Ashutosh Bapat <ashutosh.bapat.oss@gmail.com>

From: Ashutosh Bapat <ashutosh.bapat.oss@gmail.com>
To: Tom Lane <tgl@sss.pgh.pa.us>
Cc: Noah Misch <noah@leadboat.com>, pgsql-hackers@postgresql.org
Date: 2026-07-06T11:55:46Z
Lists: pgsql-hackers
On Sat, Jul 4, 2026 at 9:21 PM Tom Lane <tgl@sss.pgh.pa.us> wrote:
>
> Noah Misch <noah@leadboat.com> writes:
> > On Wed, Jul 01, 2026 at 09:51:13PM +0530, Ashutosh Bapat wrote:
> >> Since property graphs share the namespace with regular tables, I think
> >> GRANT ... TABLE should be supported on property graphs, but restrict
> >> it to only the privileges applicable to property graphs.
>
> > I don't have a strong opinion on that, but I likely would have chosen to block
> > GRANT TABLE on a propgraph.  The backward compatibility argument written for
> > SEQUENCE likely means that someone noticed GRANT TABLE worked on sequences and
> > decided both that it was a mistake and that reversing the mistake would be a
> > cure worse than the disease.
>
> My recollection is that there was an intentional policy change.
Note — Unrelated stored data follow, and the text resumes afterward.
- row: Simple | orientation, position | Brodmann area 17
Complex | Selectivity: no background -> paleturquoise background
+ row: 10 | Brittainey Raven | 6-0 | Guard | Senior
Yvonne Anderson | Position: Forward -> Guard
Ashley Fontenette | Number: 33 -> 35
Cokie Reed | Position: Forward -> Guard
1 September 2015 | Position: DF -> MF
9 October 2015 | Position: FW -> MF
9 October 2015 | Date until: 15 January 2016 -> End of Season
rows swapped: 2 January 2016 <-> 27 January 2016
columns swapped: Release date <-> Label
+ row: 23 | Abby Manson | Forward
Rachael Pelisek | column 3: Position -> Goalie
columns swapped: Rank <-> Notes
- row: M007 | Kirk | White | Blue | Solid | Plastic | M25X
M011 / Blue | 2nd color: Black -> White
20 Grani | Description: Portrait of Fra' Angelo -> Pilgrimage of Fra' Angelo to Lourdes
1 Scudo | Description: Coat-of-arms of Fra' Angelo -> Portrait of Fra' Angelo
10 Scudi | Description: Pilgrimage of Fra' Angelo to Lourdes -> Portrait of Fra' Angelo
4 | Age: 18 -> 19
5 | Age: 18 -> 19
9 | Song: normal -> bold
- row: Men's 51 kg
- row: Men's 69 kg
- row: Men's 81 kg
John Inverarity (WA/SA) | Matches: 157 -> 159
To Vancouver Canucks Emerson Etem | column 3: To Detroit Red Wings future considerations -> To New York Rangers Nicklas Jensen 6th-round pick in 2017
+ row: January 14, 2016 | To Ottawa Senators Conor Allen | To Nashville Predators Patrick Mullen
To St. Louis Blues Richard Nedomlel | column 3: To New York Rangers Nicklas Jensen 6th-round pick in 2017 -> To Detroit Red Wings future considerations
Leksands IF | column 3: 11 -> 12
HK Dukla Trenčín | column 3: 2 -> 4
> Originally the idea was "why make people be careful about which
> kind of relation they're granting on?".  The arguments made
> against that included:
>
> * It's exposing an implementation detail, namely that sequences
> and tables live in the same catalog.  Admittedly that detail is
> also exposed by the fact that they can't share a name.
>
> * It doesn't comport very well with the fact that the sets of
> possible privileges are different.
>
> * It doesn't obey the SQL standard (I think, maybe someone will
> correct me).
>
> But you are entirely right that we felt that disallowing what used
> to work was worse than leaving it alone.  We need not duplicate that
> mistake for a new kind of relation, and should not.

Thanks for the clarification. I will change the patch to prohibit
using GRANT ... TABLE on a property graph.